I am starting to use Spark DataFrames and I need to be able to pivot the data to create multiple columns out of 1 column with multiple rows. There is built in functionality
I have solved a similar problem using dataframes with the following steps:
Create columns for all your countries, with 'value' as the value:
import org.apache.spark.sql.functions._
val countries = List("US", "UK", "Can")
val countryValue = udf{(countryToCheck: String, countryInRow: String, value: Long) =>
if(countryToCheck == countryInRow) value else 0
}
val countryFuncs = countries.map{country => (dataFrame: DataFrame) => dataFrame.withColumn(country, countryValue(lit(country), df("tag"), df("value"))) }
val dfWithCountries = Function.chain(countryFuncs)(df).drop("tag").drop("value")

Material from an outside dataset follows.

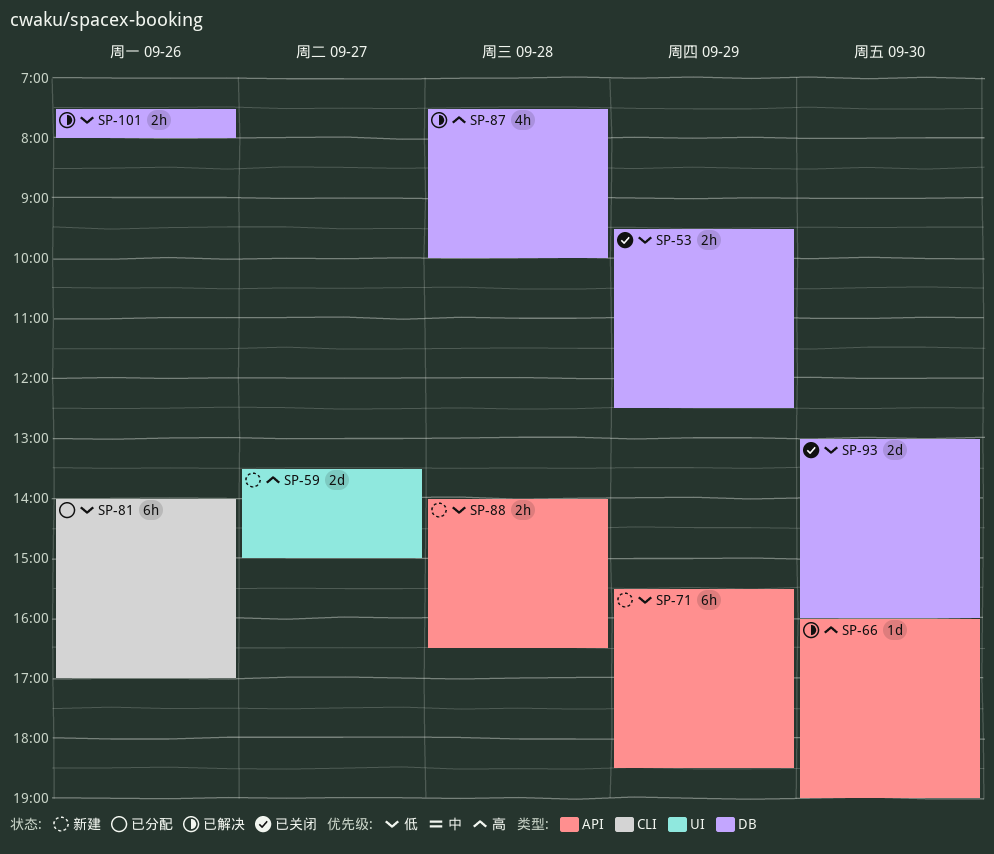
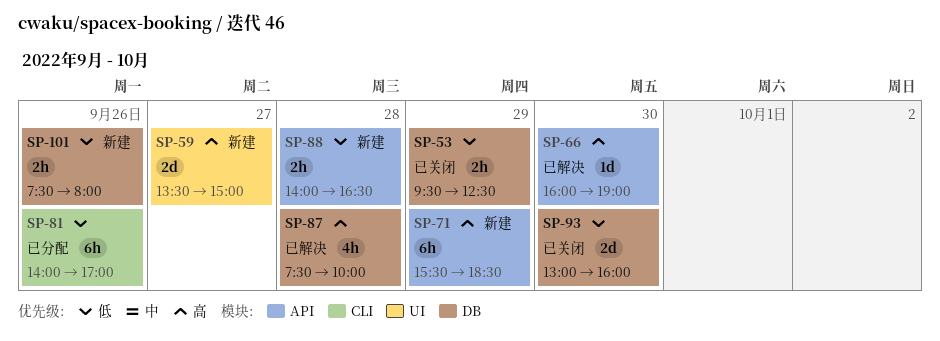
SP-71, priority: 低 -> 高
SP-101, status: 已解决 -> 新建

Your dataframe 'dfWithCountries' will look like this:
+--+--+---+---+
|id|US| UK|Can|
+--+--+---+---+
| 1|50| 0| 0|
| 1| 0|100| 0|
| 1| 0| 0|125|
| 2|75| 0| 0|
| 2| 0|150| 0|
| 2| 0| 0|175|
+--+--+---+---+
Now you can sum together all the values for your desired result:
dfWithCountries.groupBy("id").sum(countries: _*).show
Result:
+--+-------+-------+--------+
|id|SUM(US)|SUM(UK)|SUM(Can)|
+--+-------+-------+--------+
| 1| 50| 100| 125|
| 2| 75| 150| 175|
+--+-------+-------+--------+
It's not a very elegant solution though. I had to create a chain of functions to add in all the columns. Also if I have lots of countries, I will expand my temporary data set to a very wide set with lots of zeroes.